All of these complexities make it harder to achieve the utopia idea that each TPRM team will have an in-depth knowledge of each relationship, while also managing risks effectively. As a result, key TPRM processes become abstract concepts that our fast paced society with shortened attention spans have to balance.


Knowing this, how can TPRM programs operate effectively?

  1. It Starts with the Right Team. Engagement and alignment across the three lines of defense is critical to your success.

  2. Get Real! By acknowledging the reality of either your starting point or the areas of improvement that your TPRM Program still needs to address, you and your team will be more aligned on the direction and priorities to strategically roadmap your needs.

  3. Take a long-term view of the opportunities to incrementally enhance your TPRM Program Effectiveness. It’s a marathon not a sprint. However, that does not mean your TPRM team shouldn't prioritize the areas of improvement needed to mature your program. Begin by breaking your strategic priorities down into incremental sprints. making the overall process less overwhelming.

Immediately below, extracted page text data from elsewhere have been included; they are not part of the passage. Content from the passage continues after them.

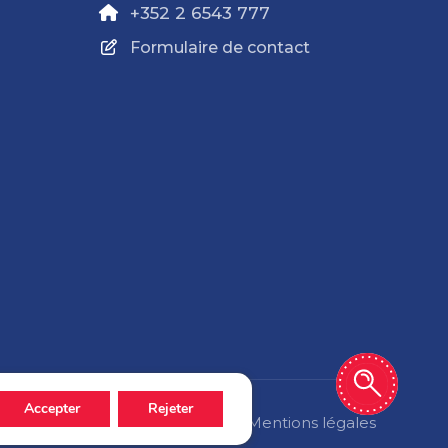
+352 2 6543 777
Formulaire de contact
Accepter
Rejeter
Politique de confidentialité
Mentions légales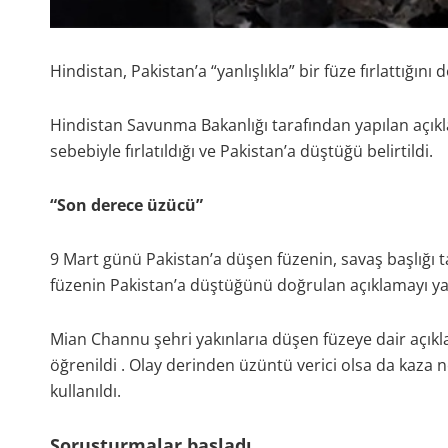
Hindistan, Pakistan’a “yanlışlıkla” bir füze fırlattığını 
Hindistan Savunma Bakanlığı tarafından yapılan açıkl
sebebiyle fırlatıldığı ve Pakistan’a düştüğü belirtildi.
“Son derece üzücü”
9 Mart günü Pakistan’a düşen füzenin, savaş başlığı t
füzenin Pakistan’a düştüğünü doğrulan açıklamayı y
Mian Channu şehri yakınlarıa düşen füzeye dair açıkl
öğrenildi . Olay derinden üzüntü verici olsa da kaza n
kullanıldı.
Soruşturmalar başladı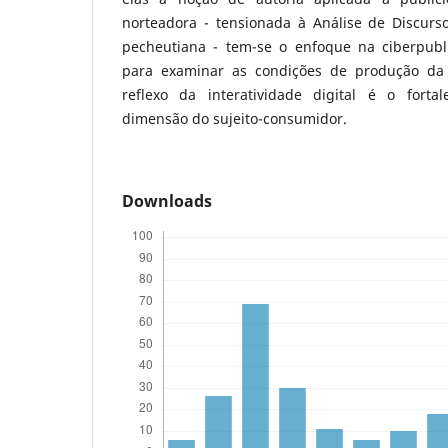
norteadora - tensionada à Análise de Discurso
pecheutiana - tem-se o enfoque na ciberpub
para examinar as condições de produção da n
reflexo da interatividade digital é o forta
dimensão do sujeito-consumidor.
Downloads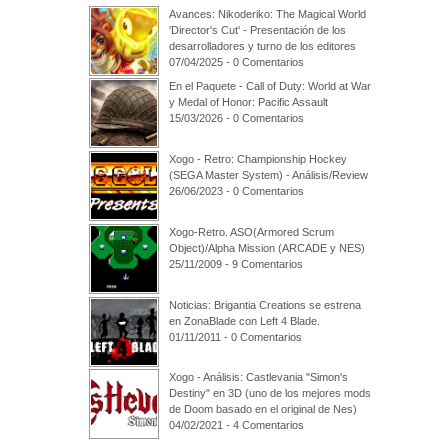
Avances: Nikoderiko: The Magical World
'Director's Cut' - Presentación de los
desarrolladores y turno de los editores
07/04/2025 - 0 Comentarios
En el Paquete - Call of Duty: World at War
y Medal of Honor: Pacific Assault
15/03/2026 - 0 Comentarios
Xogo - Retro: Championship Hockey
(SEGA Master System) - Análisis/Review
26/06/2023 - 0 Comentarios
Xogo-Retro. ASO(Armored Scrum
Object)/Alpha Mission (ARCADE y NES)
25/11/2009 - 9 Comentarios
Noticias: Brigantia Creations se estrena
en ZonaBlade con Left 4 Blade.
01/11/2011 - 0 Comentarios
Xogo - Análisis: Castlevania "Simon's
Destiny" en 3D (uno de los mejores mods
de Doom basado en el original de Nes)
04/02/2021 - 4 Comentarios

  4. Know Your Third Parties (KYTP) - Create opportunities to develop the relationship between your employees and third parties, building upon collaboration and mutual trust. Many times a third party will provide:

    1. A due diligence packet or answers to inherent risk questionnaires. Implement a “If they provide it you need to review it” motto. Receiving and archiving information is NOT risk management. It is only through the review that you can understand, identify, assess and prepare to mitigate risks.

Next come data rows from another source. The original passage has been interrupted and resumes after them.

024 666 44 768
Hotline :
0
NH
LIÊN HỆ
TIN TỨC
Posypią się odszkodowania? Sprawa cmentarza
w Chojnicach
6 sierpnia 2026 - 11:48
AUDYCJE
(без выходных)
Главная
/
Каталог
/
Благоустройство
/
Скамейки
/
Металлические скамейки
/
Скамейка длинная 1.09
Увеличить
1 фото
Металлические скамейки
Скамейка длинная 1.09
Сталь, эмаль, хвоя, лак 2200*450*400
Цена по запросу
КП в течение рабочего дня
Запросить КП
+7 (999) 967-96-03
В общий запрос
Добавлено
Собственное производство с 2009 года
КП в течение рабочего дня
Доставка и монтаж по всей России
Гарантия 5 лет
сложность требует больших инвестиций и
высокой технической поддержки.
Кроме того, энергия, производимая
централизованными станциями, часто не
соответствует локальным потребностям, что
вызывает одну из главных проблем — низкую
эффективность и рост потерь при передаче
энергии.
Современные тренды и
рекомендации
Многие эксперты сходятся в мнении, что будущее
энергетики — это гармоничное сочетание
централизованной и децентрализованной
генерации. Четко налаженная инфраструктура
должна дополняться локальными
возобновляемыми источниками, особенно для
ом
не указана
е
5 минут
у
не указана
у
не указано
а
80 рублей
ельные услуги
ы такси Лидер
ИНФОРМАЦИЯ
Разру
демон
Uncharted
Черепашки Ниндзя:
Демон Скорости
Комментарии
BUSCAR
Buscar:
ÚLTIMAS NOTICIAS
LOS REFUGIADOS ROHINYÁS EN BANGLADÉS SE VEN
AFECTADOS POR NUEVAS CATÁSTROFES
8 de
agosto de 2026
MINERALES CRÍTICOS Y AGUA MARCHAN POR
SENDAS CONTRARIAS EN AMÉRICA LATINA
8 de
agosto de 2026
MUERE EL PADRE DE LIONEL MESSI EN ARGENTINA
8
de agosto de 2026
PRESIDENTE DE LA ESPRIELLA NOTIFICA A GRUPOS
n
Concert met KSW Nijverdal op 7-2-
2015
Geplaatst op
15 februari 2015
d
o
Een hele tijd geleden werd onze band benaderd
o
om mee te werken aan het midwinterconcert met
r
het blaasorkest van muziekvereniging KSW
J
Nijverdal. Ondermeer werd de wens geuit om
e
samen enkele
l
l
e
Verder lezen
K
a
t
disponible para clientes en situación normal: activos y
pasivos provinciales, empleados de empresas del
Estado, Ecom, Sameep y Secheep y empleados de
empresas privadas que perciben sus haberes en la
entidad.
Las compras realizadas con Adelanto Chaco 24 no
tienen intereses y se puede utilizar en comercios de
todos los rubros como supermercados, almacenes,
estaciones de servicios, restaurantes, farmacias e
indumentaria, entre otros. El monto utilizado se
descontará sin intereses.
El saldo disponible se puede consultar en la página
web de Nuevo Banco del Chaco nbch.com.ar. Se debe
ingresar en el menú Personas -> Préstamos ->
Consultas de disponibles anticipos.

    2. A number of interactive touch point meetings, leverage these meetings to incrementally address due diligence concerns and continue learning about the complex eco-systems of your third party. Be purposeful when engaging with them and remember that one size does not fit all. Schedule these discussions on a risk-based frequency and recognize your third party is an extension of your own security program.

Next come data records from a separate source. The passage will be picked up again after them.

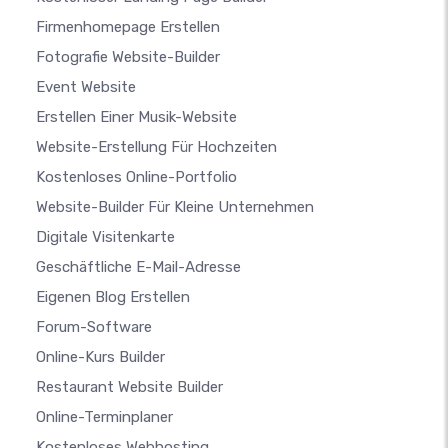
Firmenhomepage Erstellen
Fotografie Website-Builder
Event Website
Erstellen Einer Musik-Website
Website-Erstellung Für Hochzeiten
Kostenloses Online-Portfolio
Website-Builder Für Kleine Unternehmen
Digitale Visitenkarte
Geschäftliche E-Mail-Adresse
Eigenen Blog Erstellen
Forum-Software
Online-Kurs Builder
Restaurant Website Builder
Online-Terminplaner
Kostenloses Webhosting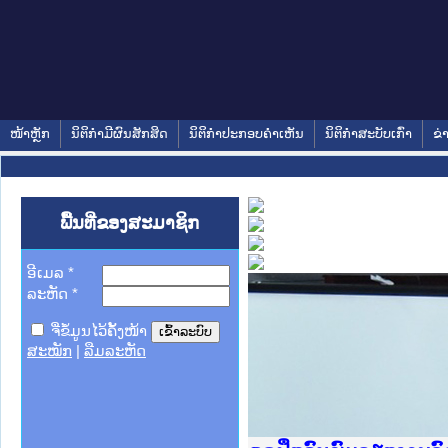
ໜ້າຫຼັກ
ນິຕິກໍາມີຜົນສັກສິດ
ນິຕິກໍາປະກອບຄໍາເຫັນ
ນິຕິກໍາສະບັບເກົ່າ
ຂ່
ພື້ນທີ່ຂອງສະມາຊິກ
ອີເມລ
*
ລະຫັດ
*
ຈື່ຂໍ້ມູນໄວ້ຄັ້ງໜ້າ
ສະໝັກ
|
ລືມລະຫັດ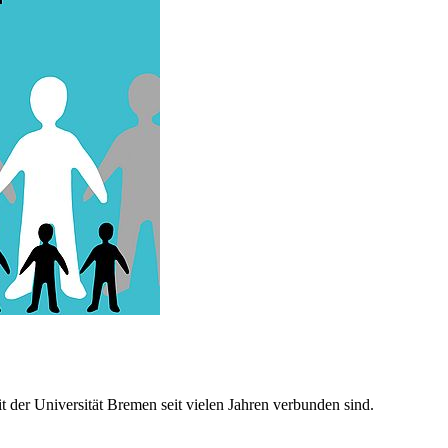
t der Universität Bremen seit vielen Jahren verbunden sind.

    3. A set number of free or discounted online working groups, customer forums, webinars, conferences, etc. This is a great way to network and build relationships with the third party’s personnel with the greatest organizational, operational, and technical knowledge regarding their products, services, and ecosystem.


When your organization is intentional about improving the effectiveness of the relationships with your third parties, it will indirectly drive better collaboration, allow for the sharing of more information, protect your assets and reputation, maintain compliance with regulations, improve your third party's overall experience, and ultimately better mitigate the impact third parties pose to your organization.